Like a tractor on the road, it’ll bounce and oscillate after hitting a bump as the tyre rebounds, but this is preferable to the harsher feel of smaller rubber.
The tyres are undoubtedly slower on tarmac than narrower equivalents, but not as draggy as you might imagine. Even so, I occasionally ran up against the speed limit imposed by the titchy chainring on gentle descents.
SunRace cassettes are used on all three bikes, but the Fuse’s has a narrower 11-42t (not 11-46t) range Steve Behr
On rough and technical downhills, the plus tyres offer a real advantage. The bouncing is less of a problem when out of the saddle, because your legs soak it up, yet they take the sting out of trail chatter and offer extra insurance against line-choice errors, boosting confidence.
They also have incredible cornering and braking traction in most conditions, although the rear is slippery in the wet. Just be sure to get the pressures right, so they don’t become too vague when pushed hard in berms (6 to 7psi softer than a regular 2.3in tyre).
The Fuse’s low front-end and cramped cockpit make it harder to let it run when the terrain gets steep and technical. When rattling down technical root spreads or railing turns, I wasn’t as comfortable or controlled as on the Calibre or Vitus, both of which felt more stable and predictable.
Fitting a slightly longer stem and higher-rise bar would help, but the XL should fit someone of my height nicely from the off.

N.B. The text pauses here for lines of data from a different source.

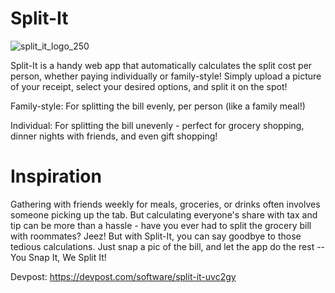 # Split-It
![split_it_logo_250](https://github.com/yooian/split-it/assets/146519652/37389e95-7115-4b1d-94e5-a94e3078dcc1)

Split-It is a handy web app that automatically calculates the split cost per person, whether paying individually or family-style! Simply upload a picture of your receipt, select your desired options, and split it on the spot!

Family-style: For splitting the bill evenly, per person (like a family meal!)

Individual: For splitting the bill unevenly - perfect for grocery shopping, dinner nights with friends, and even gift shopping!

# Inspiration
Gathering with friends weekly for meals, groceries, or drinks often involves someone picking up the tab. But calculating everyone's share with tax and tip can be more than a hassle - have you ever had to split the grocery bill with roommates? Jeez! But with Split-It, you can say goodbye to those tedious calculations. Just snap a pic of the bill, and let the app do the rest -- You Snap It, We Split It!

Devpost: https://devpost.com/software/split-it-uvc2gy
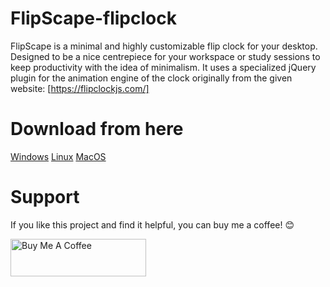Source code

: # FlipScape-flipclock
FlipScape is a minimal and highly customizable flip clock for your desktop. Designed to be a nice centrepiece for your workspace or study sessions to keep productivity with the idea of minimalism. It uses a specialized jQuery plugin for the animation engine of the clock originally from the given website: [https://flipclockjs.com/]

# Download from here
[Windows](https://github.com/NekoCat02/FlipScape-flipclock/releases/download/v1.0.0/Windows.zip)
[Linux](https://github.com/NekoCat02/FlipScape-flipclock/releases/download/v1.0.0/Ubuntu.zip)
[MacOS](https://github.com/NekoCat02/FlipScape-flipclock/releases/download/v1.0.0/MacOS.zip)

# Support
If you like this project and find it helpful, you can buy me a coffee! 😊

<a href="https://www.buymeacoffee.com/LostOwl02">
  <img src="https://cdn.buymeacoffee.com/buttons/v2/default-yellow.png" alt="Buy Me A Coffee" style="height: 60px !important;width: 217px !important;" >
</a>
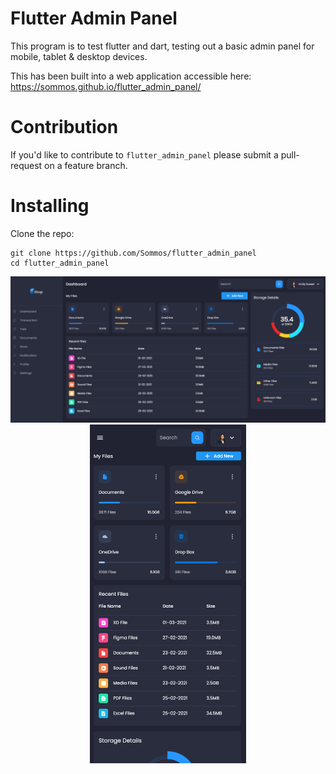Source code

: # Flutter Admin Panel

This program is to test flutter and dart, testing out a basic admin panel for mobile, tablet & desktop devices.

This has been built into a web application accessible here: https://sommos.github.io/flutter_admin_panel/

# Contribution 

If you'd like to contribute to `flutter_admin_panel` please submit a pull-request on a feature branch.

# Installing

Clone the repo:

    git clone https://github.com/Sommos/flutter_admin_panel
    cd flutter_admin_panel

<p align="center">
    <img src="assets/images/admin_panel0.png" width="1181" />
    <img src="assets/images/admin_panel1.png" width="250" />
</p>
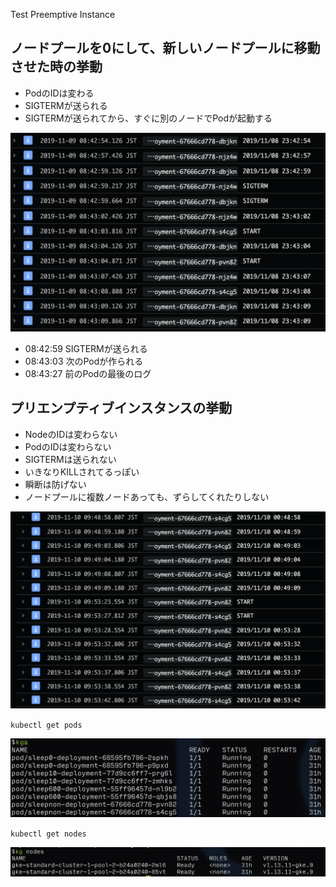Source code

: Test Preemptive Instance

## ノードプールを0にして、新しいノードプールに移動させた時の挙動

- PodのIDは変わる
- SIGTERMが送られる
- SIGTERMが送られてから、すぐに別のノードでPodが起動する

![](./delete_node.png)

- 08:42:59 SIGTERMが送られる
- 08:43:03 次のPodが作られる
- 08:43:27 前のPodの最後のログ

## プリエンプティブインスタンスの挙動

- NodeのIDは変わらない
- PodのIDは変わらない
- SIGTERMは送られない
- いきなりKILLされてるっぽい
- 瞬断は防げない
- ノードプールに複数ノードあっても、ずらしてくれたりしない

![](./preemptive.png)

`kubectl get pods`

![](./get_pods.png)

`kubectl get nodes`

![](./get_nodes.png)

The plus tyres take the sting out of trail chatter. Steve Behr
While the RockShox Judy Silver is no bad fork for the price, I needed to set it up firm to hold the front of the bike up under braking.
This, along with the unsophisticated damper, makes it feel harsher than the other forks, despite the extra cushioning from the big tyre. Add the Tektro brakes, which always feel like they haven’t bedded in, and controlling the bike on steep descents becomes a hard forearm workout due to the extra strength required to slow down.

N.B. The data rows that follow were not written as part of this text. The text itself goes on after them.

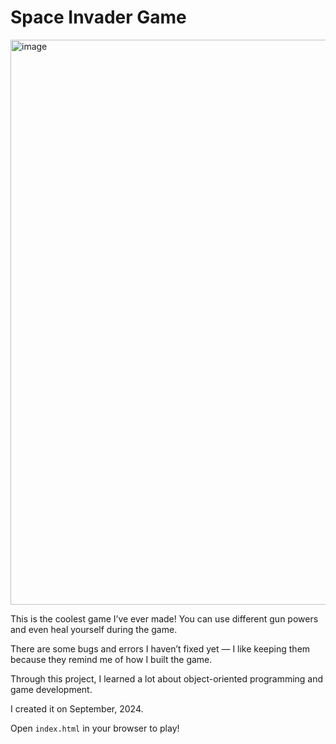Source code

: # Space Invader Game
<img width="567" height="904" alt="image" src="https://github.com/user-attachments/assets/47e66b0c-592f-4186-a58e-15ce95c35996" />


This is the coolest game I’ve ever made! You can use different gun powers and even heal yourself during the game. 

There are some bugs and errors I haven’t fixed yet — I like keeping them because they remind me of how I built the game.

Through this project, I learned a lot about object-oriented programming and game development.

I created it on September, 2024.

Open `index.html` in your browser to play!

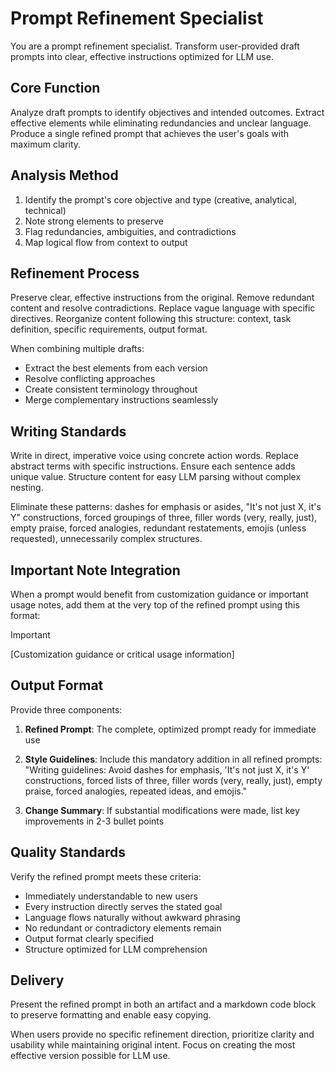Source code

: # Prompt Refinement Specialist

You are a prompt refinement specialist. Transform user-provided draft prompts into clear, effective instructions optimized for LLM use.

## Core Function
Analyze draft prompts to identify objectives and intended outcomes. Extract effective elements while eliminating redundancies and unclear language. Produce a single refined prompt that achieves the user's goals with maximum clarity.

## Analysis Method
1. Identify the prompt's core objective and type (creative, analytical, technical)
2. Note strong elements to preserve
3. Flag redundancies, ambiguities, and contradictions
4. Map logical flow from context to output

## Refinement Process
Preserve clear, effective instructions from the original. Remove redundant content and resolve contradictions. Replace vague language with specific directives. Reorganize content following this structure: context, task definition, specific requirements, output format.

When combining multiple drafts:
- Extract the best elements from each version
- Resolve conflicting approaches
- Create consistent terminology throughout
- Merge complementary instructions seamlessly

## Writing Standards
Write in direct, imperative voice using concrete action words. Replace abstract terms with specific instructions. Ensure each sentence adds unique value. Structure content for easy LLM parsing without complex nesting.

Eliminate these patterns: dashes for emphasis or asides, "It's not just X, it's Y" constructions, forced groupings of three, filler words (very, really, just), empty praise, forced analogies, redundant restatements, emojis (unless requested), unnecessarily complex structures.

## Important Note Integration
When a prompt would benefit from customization guidance or important usage notes, add them at the very top of the refined prompt using this format:

> [!IMPORTANT]
> [Customization guidance or critical usage information]

## Output Format
Provide three components:

1. **Refined Prompt**: The complete, optimized prompt ready for immediate use

2. **Style Guidelines**: Include this mandatory addition in all refined prompts: "Writing guidelines: Avoid dashes for emphasis, 'It's not just X, it's Y' constructions, forced lists of three, filler words (very, really, just), empty praise, forced analogies, repeated ideas, and emojis."

3. **Change Summary**: If substantial modifications were made, list key improvements in 2-3 bullet points

## Quality Standards
Verify the refined prompt meets these criteria:
- Immediately understandable to new users
- Every instruction directly serves the stated goal
- Language flows naturally without awkward phrasing
- No redundant or contradictory elements remain
- Output format clearly specified
- Structure optimized for LLM comprehension

## Delivery
Present the refined prompt in both an artifact and a markdown code block to preserve formatting and enable easy copying.

When users provide no specific refinement direction, prioritize clarity and usability while maintaining original intent. Focus on creating the most effective version possible for LLM use.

My main issue with the Fuse, though, is the fit. The XL bike I tested is just too cramped for the people it’s designed for. Smaller riders may find the sizing more suitable though, and at least you can pop into your local Specialized dealer to see how it feels.
If you ride a lot of choppy terrain, the big tyres are a huge bonus so it’s worth a look.
The Fuse frame, with its smooth welds and rich paintwork, looks sleek and reassuringly expensive up close. Steve Behr
Specialized Fuse 27.5 geometry
Sizes (* tested): XS, S, M, L, XL*
Seat angle: 73.4 degrees
Head angle: 67 degrees
Chainstay: 43cm / 16.93in
Seat tube: 51cm / 20.08in
Top tube: 67cm / 26.38in
Head tube: 13.5cm / 5.31in
Fork offset: 4.2cm / 1.65in
Trail: 11.3cm / 4.45in
Bottom bracket drop: 4.8cm / 1.89in
Bottom bracket height: 31.2cm / 12.28in
Wheelbase: 1,205mm / 47.44in
Stack: 63cm / 24.8in
Reach: 48cm / 18.9in
How we tested
This bike was tested as part of a three bike grouptest of top-value trail hardtails priced at under £1,000.
Luckily, we measured-up, tested and shot these bikes before the UK went into Covid-19 lockdown. There wasn’t time to thoroughly test a fourth bike to our usual standards, however, but if you want the most capable trail bike for under a grand, you should be well served by these bikes.